LA FORTALEZA del Almirante es impenetrable, pero la temperatura del interior se eleva por encima de los cuarenta grados. Risa soporta el calor, pero el Almirante no lo lleva igual de bien. Y ella sigue sin poder abrir la puerta, pues la multitud no ceja un instante en sus deseos de entrar.

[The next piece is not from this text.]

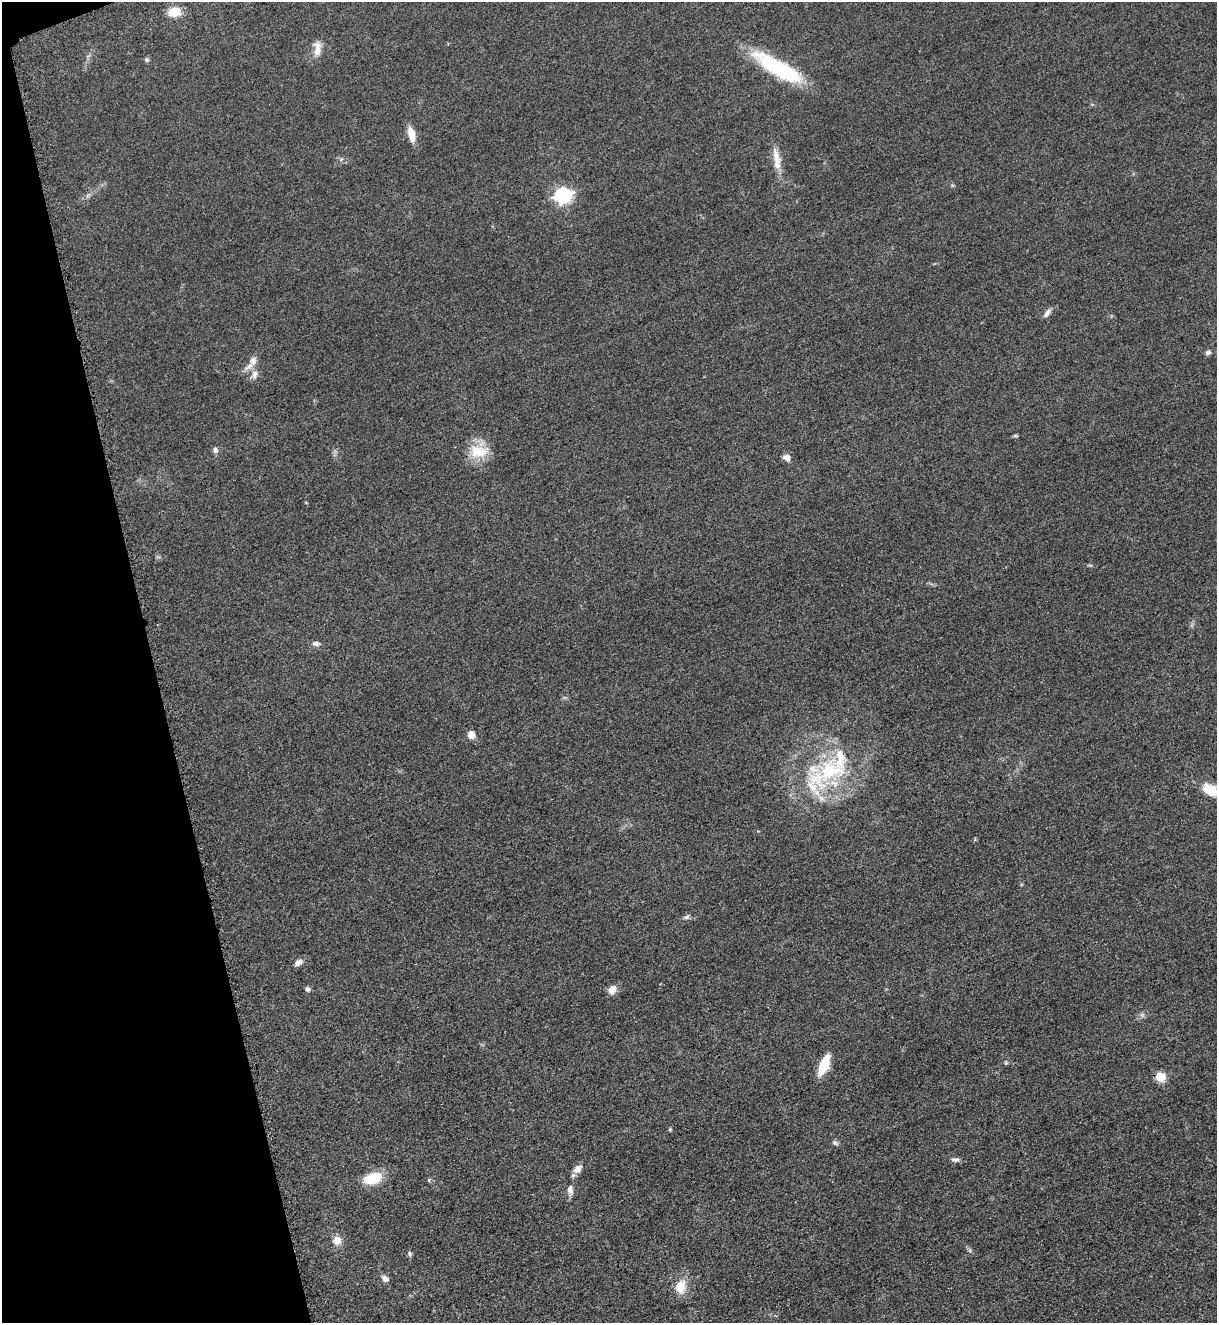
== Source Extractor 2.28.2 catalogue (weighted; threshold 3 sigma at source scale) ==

Fuera, los que no pululan por el avión del Almirante se esparcen por las inmediaciones. Y ya que no pueden atrapar al Almirante, parecen dispuestos a destrozarlo todo: los aviones de estudio, los aviones dormitorio, incluso el avión recreativo. Todo es arrancado, y cualquier cosa que pueda arder se echa al fuego. Están imbuidos de una furia insaciable; por debajo de la furia, se halla la extraña alegría de dar finalmente rienda suelta a la rabia; por debajo de la alegría, hay más rabia aún.
Desde un punto lejano del Cementerio, Cleaver, el piloto, ve el humo que, haciéndole señas, se eleva en la distancia. Se siente atraído por el tumulto. ¡Tiene que presenciar aquello! Entra en su helicóptero y se dirige volando hacia la airada multitud.
Aterriza lo más cerca que puede del tumulto. ¿Habrán influido de algún modo sus acciones en aquello? Quiere creer que sí. Apaga el motor y deja que las aspas vayan parándose, para oír el maravilloso sonido del motín… Entonces los airados desconectables se vuelven hacia él.
—¡Es Cleaver! ¡Él trabaja para el Almirante!
De repente, Cleaver se convierte en el centro de toda la atención. Y no puede dejar de sentir que eso le gusta.